L'élément qui en dit le plus long sur le fait que Mme Gauthier n'avait pas changé d'idée est «lorsqu'elle a vu ses enfants qui avaient des symptômes évidents d'intoxication, elle n'a rien fait», a fait valoir Me Rouleau.

Elle était alors perdue et confuse, a rétorqué Me Duval. Elle avait aussi bu la boisson à laquelle les médicaments avaient été incorporés et avait perdu beaucoup de sang.

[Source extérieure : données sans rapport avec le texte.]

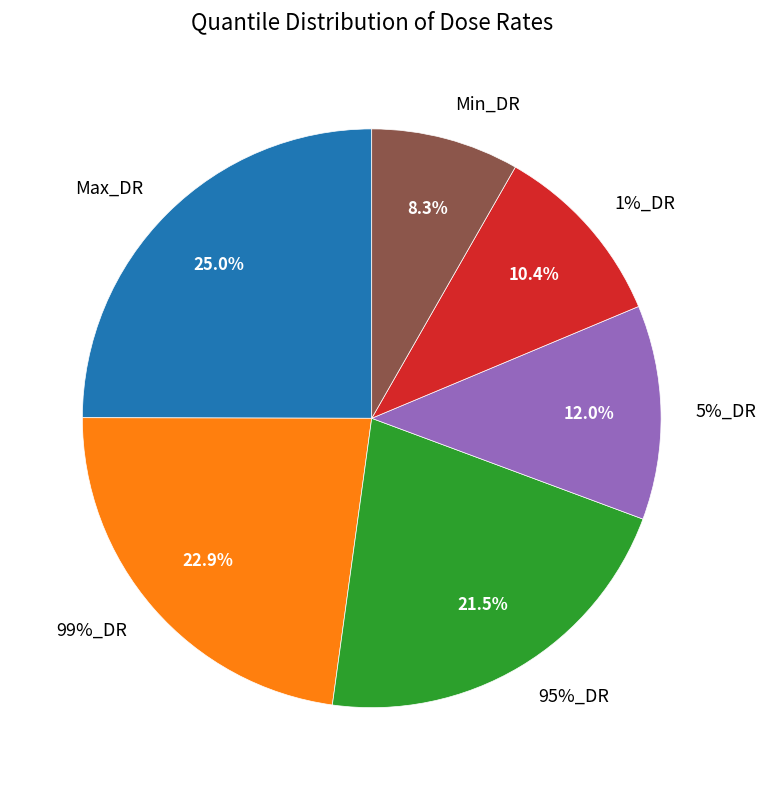

To the nearest percent, what is the average slice percentage?

17%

Pour lui, les deux défenses ne sont pas incompatibles car les «situations de fait ne sont pas incompatibles». Ainsi, si les jurés ne croient pas Mme Gauthier lorsqu'elle dit ne pas avoir conclu de pacte, c'est qu'ils ont conclu qu'il y en avait un. Dès lors, elle peut plaider avoir changé d'idée et ne pas avoir voulu le mettre en oeuvre.

Après l'audition en Cour suprême, Me Duval a dit être optimiste car «le droit est de son bord et les faits sont de son bord».

La Cour d'appel avait pourtant confirmé le verdict de culpabilité rendu par le jury.

La cause ayant été prise en délibéré, il pourrait s'écouler plusieurs mois avant qu'un jugement ne soit rendu.